**Stated task 1**
Using the Rolex pen thread, explain in one to three sentences why the cap was the one area the turner had to watch closely.
**Stated task 2**
Translate this sentence from the Rolex pen thread into Spanish: "Once all polished and buffed it's amazing how all those gears look like they're floating in there and are so shiny."

**Quoted passage**

>> Start

# ROLEX pen, felt the need for one too



## mrburls (May 5, 2011)

First I've got to say Gary (Capt. G) did an outstanding job making this blank for me. All the pieces layed out so perfectly. :good::good:to Gary. 

I usually don't sweat turning any type of blanks, but this one had me dripping wet  Was only one area really had to watch and that was on the cap were the two hands over lap on the face dail which is the highest point of watch parts. Everything went well (no brake throughs) :biggrin: 
Pen turned out beautifully. Once all polished and buffed it's amazing how all those gears look like they're floating in there and are so shiny. 

When I first saw Roy's Rolex's I had to PM Gary to see if he was making anymore. Thanks for posting your Rolex's Roy, they are beauties also. 

So here are a few photos of my new Rolex. 

Keith "mrburls"


----------



## IPD_Mr (May 5, 2011)

Very very nice.  Everyone involved should be proud.


----------



## MarkD (May 5, 2011)

Beautiful pen! Congrats!


----------



## wiset1 (May 5, 2011)

Beautiful work and great use of this kit!  Awesome work!!!


----------



## thewishman (May 5, 2011)

Beautiful! That looks good on the Emperor. Gary's blanks turn very well - NPGJ.


----------



## OKLAHOMAN (May 5, 2011)

Keith, I know what you mean about sweating as you turned it, you did an outstanding job on an outstanding blank. Now go out and sell it for the big $$$$$$$$$$ it deserves.


----------



## flyitfast (May 5, 2011)

Keith, thanks for showing me this pen at the meeting tonite. The pictures are great, but seeing the actual pen was a treat. I could still see the "sweat" on the pen!!! You did a great job and whoever ends up with it will have something to show off, especially if they wear a Rolex.





Gordon


----------



## johncrane (May 5, 2011)

Wow that Awesome work Keith!


----------



## corian king (May 5, 2011)

VERY NICE!!! I really love those pens.I have a couple of watches that was my mom and dads.I would love to find someone that would take the two watches and make it one barrel or a single barrel sierra.If there is enough parts.It really mean alot to me.
Anyway Sir!! Wasn't trying to steal your post Sorry!! 
The pen is just stunning and the workmanship is fantastic...
JIM


----------



## CaptG (May 5, 2011)

You did good and I knew you would.  Great looking pen.

>> End

**Given information**
>> Start

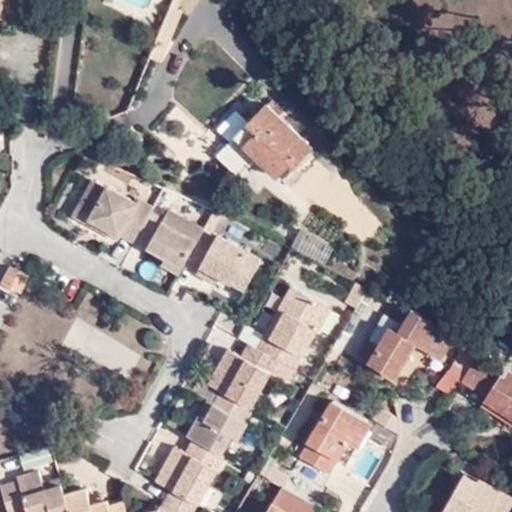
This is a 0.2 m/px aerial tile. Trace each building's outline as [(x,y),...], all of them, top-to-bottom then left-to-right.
[(0,0),(0,17),(2,18),(8,0),(0,0)] [(186,0),(158,60),(171,65),(200,0),(186,0)] [(301,166),(321,144),(286,112),(290,107),(277,95),(224,155),(246,175),(263,157),(285,176),(297,162),(301,166)] [(126,227),(137,234),(140,230),(156,199),(142,191),(141,193),(112,177),(111,179),(96,171),(77,206),(123,233),(126,227)] [(183,182),(168,175),(156,199),(140,230),(170,248),(187,259),(210,218),(174,199),(183,182)] [(249,280),(266,249),(224,224),(221,229),(209,221),(193,248),(206,256),(202,263),(225,276),(228,268),(249,280)] [(427,234),(420,245),(439,262),(448,250),(427,234)] [(439,262),(420,245),(412,258),(428,277),(439,262)] [(166,254),(184,264),(187,259),(170,248),(166,254)] [(428,277),(412,258),(400,276),(418,290),(428,277)] [(29,290),(37,277),(17,267),(9,281),(29,290)] [(352,290),(361,295),(372,277),(361,271),(352,290)] [(271,326),(271,327),(264,340),(302,361),(325,320),(316,315),(329,292),(299,277),(278,314),(283,317),(277,329),(271,326)] [(338,297),(329,292),(316,315),(325,320),(338,297)] [(452,305),(441,296),(429,296),(423,303),(416,298),(407,316),(403,323),(394,317),(383,335),(373,328),(363,346),(401,368),(422,333),(445,346),(459,322),(448,313),(452,305)] [(403,323),(407,316),(386,304),(373,328),(383,335),(394,317),(403,323)] [(252,316),(245,329),(255,335),(264,340),(271,327),(252,316)] [(227,357),(215,377),(229,385),(251,398),(262,378),(269,382),(277,367),(295,377),(303,362),(302,361),(264,340),(255,335),(247,348),(241,343),(232,359),(227,357)] [(449,366),(463,373),(477,351),(461,343),(456,354),(449,366)] [(463,373),(461,376),(511,413),(511,366),(480,346),(477,351),(463,373)] [(251,398),(258,402),(269,382),(262,378),(251,398)] [(203,433),(228,447),(239,428),(244,431),(253,415),(251,414),(258,402),(251,398),(229,385),(221,397),(212,412),(206,409),(195,428),(203,433)] [(331,467),(339,451),(350,432),(359,437),(373,412),(337,391),(303,450),(331,467)] [(215,393),(206,409),(212,412),(221,397),(215,393)] [(350,432),(339,451),(348,456),(359,437),(350,432)] [(225,463),(232,449),(228,447),(203,433),(196,447),(188,443),(179,458),(175,455),(165,474),(181,482),(200,493),(211,476),(218,481),(228,465),(225,463)] [(272,469),(288,477),(289,477),(296,464),(280,455),(272,469)] [(60,511),(79,511),(72,489),(69,479),(52,484),(47,467),(9,478),(18,507),(34,502),(37,511),(58,505),(60,511)] [(501,511),(511,511),(511,484),(491,472),(487,477),(477,470),(456,505),(466,511),(478,511),(486,501),(501,511)] [(200,493),(208,498),(218,481),(211,476),(200,493)] [(312,511),(310,511),(319,496),(289,477),(288,477),(266,511),(312,511)] [(140,511),(199,511),(200,511),(208,498),(200,493),(181,482),(173,498),(181,502),(179,508),(168,511),(163,511),(160,503),(140,510),(140,511)] [(140,511),(140,510),(135,495),(118,501),(115,491),(96,497),(92,483),(72,489),(79,511),(140,511)] [(173,498),(160,503),(163,511),(168,511),(179,508),(181,502),(173,498)] [(501,511),(486,501),(478,511),(501,511)]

>> End

**Answer 1**
On the cap, the two watch hands overlap on the face dial, which is the highest point of the watch parts inside the blank. That made it the one spot that needed close watching during turning, and it came through with no break-throughs.

**Answer 2**
Una vez todo pulido y abrillantado, es increíble cómo todos esos engranajes parecen flotar ahí dentro y brillan tanto.